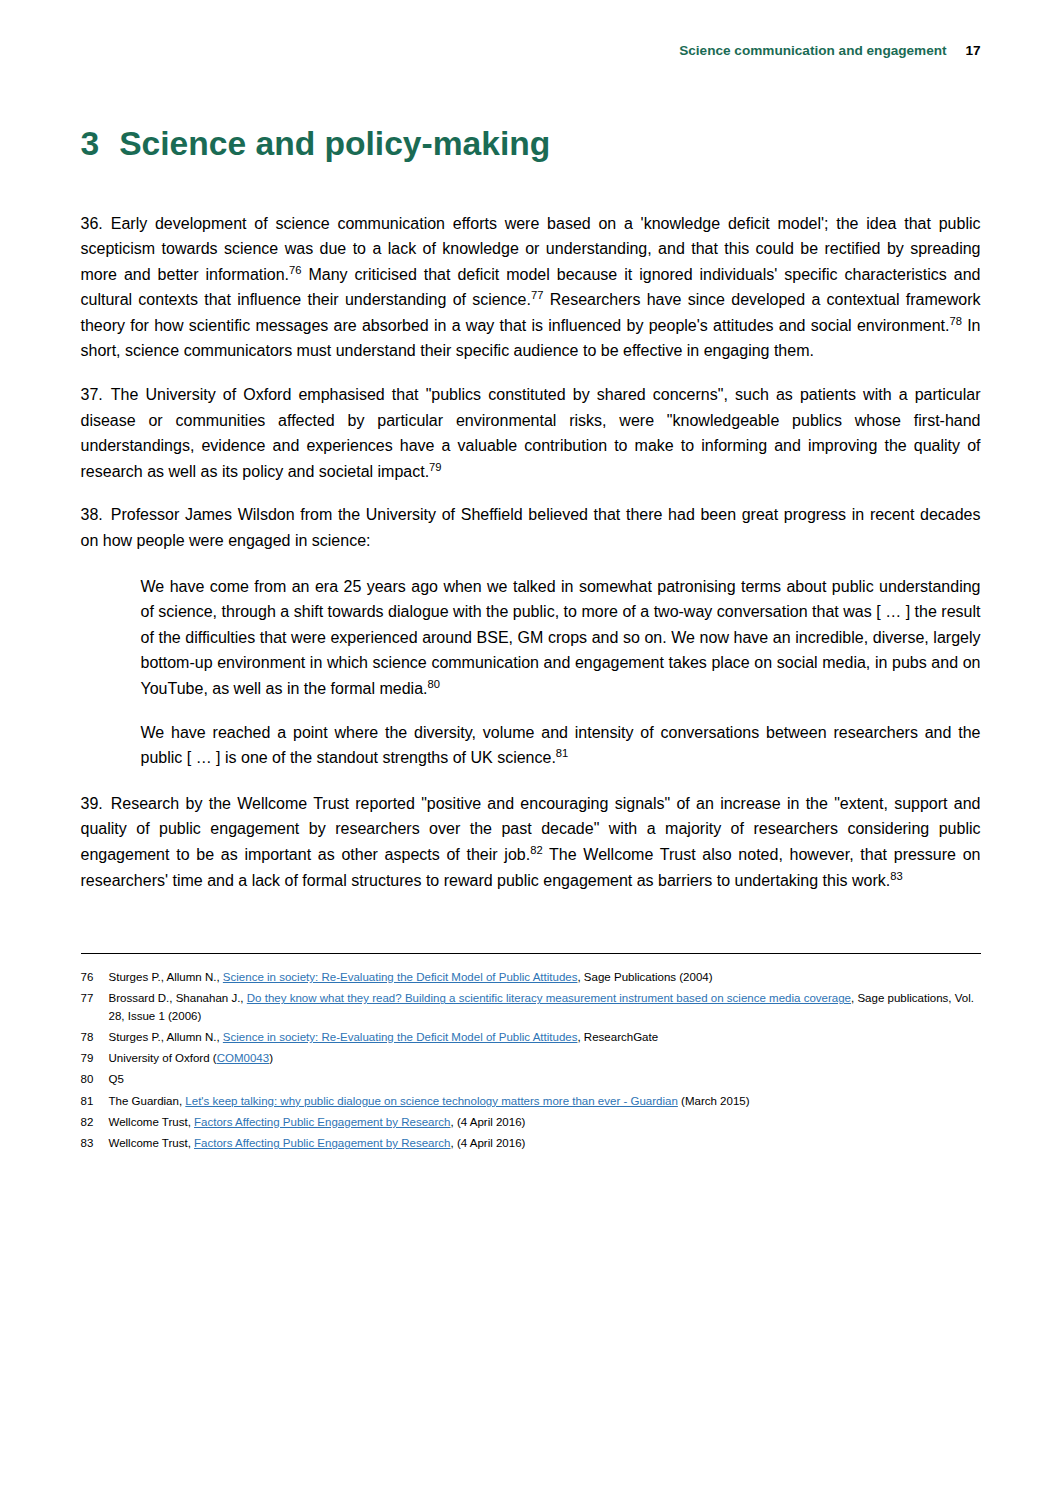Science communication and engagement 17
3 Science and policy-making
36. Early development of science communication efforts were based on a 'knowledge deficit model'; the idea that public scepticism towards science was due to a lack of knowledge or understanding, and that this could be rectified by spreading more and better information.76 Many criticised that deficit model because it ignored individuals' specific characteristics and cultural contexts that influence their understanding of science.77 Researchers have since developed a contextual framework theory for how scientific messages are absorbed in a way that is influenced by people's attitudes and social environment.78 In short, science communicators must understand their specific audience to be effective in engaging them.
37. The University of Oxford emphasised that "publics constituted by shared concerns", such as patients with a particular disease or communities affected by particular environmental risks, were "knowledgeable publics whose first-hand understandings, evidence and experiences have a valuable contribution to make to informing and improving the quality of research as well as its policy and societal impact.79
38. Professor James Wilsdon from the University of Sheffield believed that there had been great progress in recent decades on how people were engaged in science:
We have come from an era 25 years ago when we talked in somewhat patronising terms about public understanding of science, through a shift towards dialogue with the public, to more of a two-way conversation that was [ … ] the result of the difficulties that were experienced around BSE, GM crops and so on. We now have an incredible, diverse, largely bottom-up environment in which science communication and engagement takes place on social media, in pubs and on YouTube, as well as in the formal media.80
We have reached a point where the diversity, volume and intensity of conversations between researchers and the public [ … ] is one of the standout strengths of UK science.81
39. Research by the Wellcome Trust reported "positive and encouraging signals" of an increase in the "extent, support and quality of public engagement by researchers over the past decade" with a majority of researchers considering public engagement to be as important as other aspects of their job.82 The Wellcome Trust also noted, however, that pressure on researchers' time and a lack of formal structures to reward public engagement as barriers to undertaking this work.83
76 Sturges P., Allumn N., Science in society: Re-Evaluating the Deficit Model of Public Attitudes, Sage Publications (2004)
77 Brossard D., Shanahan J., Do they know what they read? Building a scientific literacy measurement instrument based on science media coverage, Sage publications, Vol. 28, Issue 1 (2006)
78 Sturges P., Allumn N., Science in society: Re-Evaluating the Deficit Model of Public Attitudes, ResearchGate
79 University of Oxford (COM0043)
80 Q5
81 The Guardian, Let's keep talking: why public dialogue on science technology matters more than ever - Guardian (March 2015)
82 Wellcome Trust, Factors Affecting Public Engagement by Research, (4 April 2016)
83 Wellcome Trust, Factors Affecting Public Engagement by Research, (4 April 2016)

Requirement:
All records must be output exactly as they are, except for the pictures, which are left out.

Result of this exercise:
Science communication and engagement 17
3 Science and policy-making
36. Early development of science communication efforts were based on a 'knowledge deficit model'; the idea that public scepticism towards science was due to a lack of knowledge or understanding, and that this could be rectified by spreading more and better information.76 Many criticised that deficit model because it ignored individuals' specific characteristics and cultural contexts that influence their understanding of science.77 Researchers have since developed a contextual framework theory for how scientific messages are absorbed in a way that is influenced by people's attitudes and social environment.78 In short, science communicators must understand their specific audience to be effective in engaging them.
37. The University of Oxford emphasised that "publics constituted by shared concerns", such as patients with a particular disease or communities affected by particular environmental risks, were "knowledgeable publics whose first-hand understandings, evidence and experiences have a valuable contribution to make to informing and improving the quality of research as well as its policy and societal impact.79
38. Professor James Wilsdon from the University of Sheffield believed that there had been great progress in recent decades on how people were engaged in science:
We have come from an era 25 years ago when we talked in somewhat patronising terms about public understanding of science, through a shift towards dialogue with the public, to more of a two-way conversation that was [ … ] the result of the difficulties that were experienced around BSE, GM crops and so on. We now have an incredible, diverse, largely bottom-up environment in which science communication and engagement takes place on social media, in pubs and on YouTube, as well as in the formal media.80
We have reached a point where the diversity, volume and intensity of conversations between researchers and the public [ … ] is one of the standout strengths of UK science.81
39. Research by the Wellcome Trust reported "positive and encouraging signals" of an increase in the "extent, support and quality of public engagement by researchers over the past decade" with a majority of researchers considering public engagement to be as important as other aspects of their job.82 The Wellcome Trust also noted, however, that pressure on researchers' time and a lack of formal structures to reward public engagement as barriers to undertaking this work.83
76 Sturges P., Allumn N., Science in society: Re-Evaluating the Deficit Model of Public Attitudes, Sage Publications (2004)
77 Brossard D., Shanahan J., Do they know what they read? Building a scientific literacy measurement instrument based on science media coverage, Sage publications, Vol. 28, Issue 1 (2006)
78 Sturges P., Allumn N., Science in society: Re-Evaluating the Deficit Model of Public Attitudes, ResearchGate
79 University of Oxford (COM0043)
80 Q5
81 The Guardian, Let's keep talking: why public dialogue on science technology matters more than ever - Guardian (March 2015)
82 Wellcome Trust, Factors Affecting Public Engagement by Research, (4 April 2016)
83 Wellcome Trust, Factors Affecting Public Engagement by Research, (4 April 2016)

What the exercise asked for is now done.